Teks Sumber:
- - - -

LSM-AMTI Minta KPK Selidiki Proyek Mangkrak Berbanderol Rp. 82 Miliar Di Unima

SULUT902 Dilihat

Sulut, transparansiindonesia.co.id – Proyek Pembangunan Pusat Pembinaan Mentalitas Pancasila (PPMP) yang ada di Universitas Negeri Manado (Unima) mengundang sorotan dari berbagai pihak.

Salah satunya sorotan diberikan oleh Lembaga Swadaya Masyarakat Aliansi Masyarakat Transparansi Indonesia (LSM-AMTI) yang merupakan LSM penggiat anti korupsi.

Melalui Ketua Umum DPP LSM-AMTI Tommy Turangan SH mengatakan bahwa pasalnya proyek pembangunan PPMP tersebut mangkrak hingga saat ini.

Oleh Tommy Turangan menduga ada indikasi tindakan korupsi pada proyek yang bernilai Rp. 82 Miliar tersebut.
Dan yang harus bertanggung jawab pada mangkraknya proyek pembangunan pusat pembinaan mentalitas pancasila tersebut adalah Rektor Unima Prof. Dr. Deitje Katuuk.

Hal tersebut karena kuasa pengguna anggaran pada proyek tersebut adalah Rektor Unima.

“Ada aroma korupsi pada proyek tersebut, pasalnya dengan anggaran yang sangat fantastis namun proyek tersebut mangkrak hingga saat ini, dan yang harus bertanggung jawab adalah Rektor Unima selaku kuasa pengguna anggaran,” ujar Turangan.

Maka dari itu, Tommy Turangan meminta agar lembaga komisi pemberantasan korupsi (KPK) untuk segera menyelediki akan mangkraknya proyek tersebut, termasuk melakukan penyelidikan terhadap oknum rektor Unima.

Baca juga:  Sebut CEP Figur Pemersatu Partai Golkar, MEP; Cerdas Membangun Komunikasi Politik

“Rektor Unima harus bertanggung jawab, lakukan pemeriksaan terhadapnya dan bila perlu ditahan apabila ada indikasi keterlibatannya dalam proyek tersebut hingga mangkrak,” tegas Tommy Turangan.

- - - -

Bahan yang Disediakan:
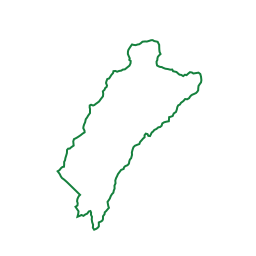 the district of Nova Trento, Santa Catarina, Brazil, rotated 148°
{"feature_id": "56859067B31749157862997", "entity_name": "Nova Trento", "entity_type": "district", "adm_level": 2, "iso_a3": "BRA", "parent_name": "Brazil", "parent_adm1": "Santa Catarina", "projection": "orthographic", "projection_center": [-49.044, -27.304], "detail": "fine", "context": "isolated", "style": "outline", "palette": "green", "viewbox_px": 256, "rotation_deg": 148, "n_neighbors": 0, "source": "geoboundaries", "source_scale": "gbopen_adm2", "svg_char_len": 3171}
<svg xmlns="http://www.w3.org/2000/svg" viewBox="0 0 256 256"><g transform="rotate(148 128 128)"><path d="M40.4,129.7L38.9,132.8L38.1,135.5L38.9,137.6L41.6,138.7L43.7,139.6L44.4,141.2L45.9,142.5L48.2,142.2L50.3,141.8L51.5,143.0L53.7,142.8L54.7,144.8L56.1,146.0L56.7,147.9L57.2,149.8L58.4,151.0L59.7,152.3L59.5,154.1L61.3,155.1L62.9,156.8L64.9,158.5L66.3,160.4L67.1,161.8L68.4,162.8L69.4,164.1L70.2,165.6L69.5,167.6L68.6,169.2L67.1,170.1L66.1,171.5L65.0,172.5L63.6,173.0L61.2,173.5L60.9,175.8L59.9,177.9L58.7,180.0L57.5,182.0L57.2,185.4L58.4,186.6L59.7,187.8L60.5,189.4L61.9,190.2L64.0,190.7L66.1,191.3L68.1,192.6L70.0,193.5L72.4,193.1L74.2,193.1L75.5,193.7L77.6,194.2L79.2,195.5L80.3,196.7L82.1,196.0L84.3,195.0L86.3,194.0L87.5,192.9L88.9,190.8L89.3,188.4L89.6,186.2L90.8,185.1L90.2,183.4L91.6,181.5L93.7,180.1L96.3,179.8L99.5,179.4L101.6,180.3L103.2,180.2L105.4,181.1L107.4,181.5L108.4,183.0L110.2,183.9L111.6,182.5L114.0,181.8L116.2,180.7L117.8,180.0L119.6,180.5L121.6,179.0L122.8,177.8L123.3,175.1L124.5,174.1L126.1,174.0L127.6,172.9L129.9,172.4L130.9,170.1L132.5,168.1L134.5,167.4L136.1,166.8L138.5,165.8L140.9,165.6L142.8,165.5L144.3,165.3L145.7,165.6L147.0,167.3L148.5,167.4L149.6,165.8L150.2,164.1L151.2,162.6L152.3,160.8L154.3,160.0L155.7,159.4L157.1,158.6L159.2,157.8L161.3,155.6L163.3,154.3L164.8,153.0L166.0,151.6L166.3,148.8L167.1,147.3L169.4,147.3L172.0,147.0L174.5,146.9L176.6,146.9L178.1,147.0L179.7,147.2L181.5,145.7L182.6,143.5L183.4,141.9L185.3,141.8L186.8,141.7L188.3,141.4L189.7,142.2L191.3,141.7L193.1,139.1L195.0,137.4L197.0,135.7L198.5,134.0L200.1,133.1L201.4,131.0L202.8,129.1L204.3,129.7L206.3,129.4L208.3,128.6L210.6,128.6L210.4,126.7L210.3,124.9L210.6,122.6L210.5,120.6L209.5,118.1L208.9,116.1L208.4,114.4L204.1,96.7L205.8,96.3L207.2,95.5L208.6,94.5L210.0,92.9L210.5,90.9L211.9,89.1L214.3,89.0L214.2,86.7L214.1,83.6L215.7,81.6L217.9,79.5L215.8,79.1L213.6,78.9L212.3,77.1L210.1,77.3L207.9,77.0L205.5,78.0L203.9,77.5L204.1,75.9L205.4,74.0L205.6,71.8L207.2,69.7L208.3,67.1L208.9,64.4L210.6,62.1L210.6,59.7L208.2,59.3L206.3,59.5L204.9,60.0L204.0,61.4L202.8,63.4L200.3,63.0L198.8,63.1L197.5,64.0L196.0,66.4L193.6,67.3L192.4,68.8L190.7,69.1L188.9,69.7L186.5,70.4L186.1,72.2L185.4,74.0L184.5,76.2L182.8,76.9L180.8,77.8L178.7,79.4L176.7,80.4L174.7,80.9L173.2,82.5L171.5,83.7L170.0,86.3L167.9,87.7L166.6,90.2L164.7,91.8L162.7,93.0L161.0,94.2L158.7,95.1L156.1,96.1L153.4,95.6L152.3,96.7L150.6,97.1L148.1,96.7L146.1,97.3L144.5,99.1L143.0,100.3L141.4,100.7L140.0,102.0L138.8,103.1L137.7,105.2L135.6,107.2L133.6,108.8L131.6,109.3L129.2,108.9L126.9,108.4L125.2,109.7L122.5,110.5L120.7,111.1L118.9,111.3L117.8,113.1L115.9,113.8L114.7,112.5L114.9,110.5L113.6,109.5L111.5,110.8L110.2,111.6L108.7,111.7L106.7,112.4L104.4,112.1L101.9,112.5L100.3,111.8L98.3,112.1L96.5,113.7L94.3,113.7L92.1,113.0L89.8,112.1L88.5,113.8L87.4,115.4L85.7,114.9L83.8,114.5L81.5,116.1L78.8,116.2L76.7,117.9L75.1,119.6L73.4,120.6L71.6,120.4L69.7,121.3L66.8,121.5L64.2,122.3L62.6,121.0L60.4,120.9L59.0,121.6L57.5,122.1L55.9,122.2L54.2,121.9L51.8,121.6L49.8,122.1L48.4,122.9L47.5,124.3L45.9,126.3L43.9,127.2L41.9,128.0L40.4,129.7Z" fill="none" stroke="#15803d" stroke-width="2"/></g></svg>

- - - -

Soal Latihan:
1. Tuliskan kembali tanpa perubahan bagian berita tentang proyek PPMP di Unima, mulai dari "LSM-AMTI Minta KPK" dan berakhir pada "82 Miliar tersebut.".
2. Sebutkan semua singkatan dalam berita tentang proyek PPMP di Unima yang kepanjangannya juga dituliskan di sana, beserta kepanjangannya.
3. Teruskan berita tentang proyek PPMP yang mangkrak di Unima, dimulai sesudah kalimat terakhirnya.

Daftar Jawaban:
1.
LSM-AMTI Minta KPK Selidiki Proyek Mangkrak Berbanderol Rp. 82 Miliar Di Unima

SULUT902 Dilihat

Sulut, transparansiindonesia.co.id – Proyek Pembangunan Pusat Pembinaan Mentalitas Pancasila (PPMP) yang ada di Universitas Negeri Manado (Unima) mengundang sorotan dari berbagai pihak.

Salah satunya sorotan diberikan oleh Lembaga Swadaya Masyarakat Aliansi Masyarakat Transparansi Indonesia (LSM-AMTI) yang merupakan LSM penggiat anti korupsi.

Melalui Ketua Umum DPP LSM-AMTI Tommy Turangan SH mengatakan bahwa pasalnya proyek pembangunan PPMP tersebut mangkrak hingga saat ini.

Oleh Tommy Turangan menduga ada indikasi tindakan korupsi pada proyek yang bernilai Rp. 82 Miliar tersebut.

2.
- PPMP: Pusat Pembinaan Mentalitas Pancasila
- Unima: Universitas Negeri Manado
- LSM-AMTI: Lembaga Swadaya Masyarakat Aliansi Masyarakat Transparansi Indonesia
- KPK: komisi pemberantasan korupsi

3.
Ditambahkan Turangan bahwa proyek pembangunan PPMP tersebut berjumlah besar, namun mangkrak sehingga menimbulkan kerugian yang juga tak kecil jumlahnya, maka dari itu aparat penegak hukum dan KPK segera turun ke Unima untuk menelisik kejanggalan-kejanggalan pada proyek tersebut.

“Tidak ada alasan lain. Sebuah proyek yang mangkrak sudah jelas ada unsur perbuatan melawan hukum di dalam. Dan yang bertanggung jawab secara hukum adalah Kuasa Pengguna Anggaran,” kata Turangan.

Untuk diketahui saat ini, kondisi proyek yang bersumber dari anggaran Kementerian Pendidikan, Kebudayaan, Riset dan Teknologi Tahun Anggaran (TA) 2022 hanya berupa rangka atau tiang-tiang bangunan.

Dijelaskan Turangan bahwa sumber di internal Pokja membeberkan, proyek itu dimenangkan oleh sebuah perusahaan yang kemudian berperkara di PTUN.

Baca juga:  LSM-AMTI; APH Harus Masuk Selidiki Sejumlah Proyek Di Minsel Yang Belum Tuntas

Kemudian ditenderkan ulang dan dimenangkan oleh PT Razasa Karya. Perusahaan ini memenangkan tender ulang dengan harga penawaran Rp64 miliar. Artinya ada sisa hasil tender (SHT) senilai Rp18 miliar.

PT Razasa Karya dan diberi waktu kerja dari 12 September hingga akhir Desember 2022. Kemudian adendum selama 111 hari.

Masih menurut sumber, dana sudah dicairkan sebesar 20 persen dari Rp64 miliar atau sebesar Rp13,4 miliar. Alhasil, perusahan yang memenangkan proyek tersebut tidak mampu menyelesaikan pembangunan.

“Ada persoalan hukum. Karyawan menggugat Direksi PT Razaya Karya karena persoalan upah,” Tommy Turangan sebagaimana informasi yang ia dapat.

“Menurut informasi yang saya dapat ternyata Rektor Unima Prof Dr Deitje Katuuk pun disebut sudah memutus kontrak kerja dengan perusahaan dimaksud,” ujar aktivis penggiat anti korupsi yang terkenal vokal tersebut.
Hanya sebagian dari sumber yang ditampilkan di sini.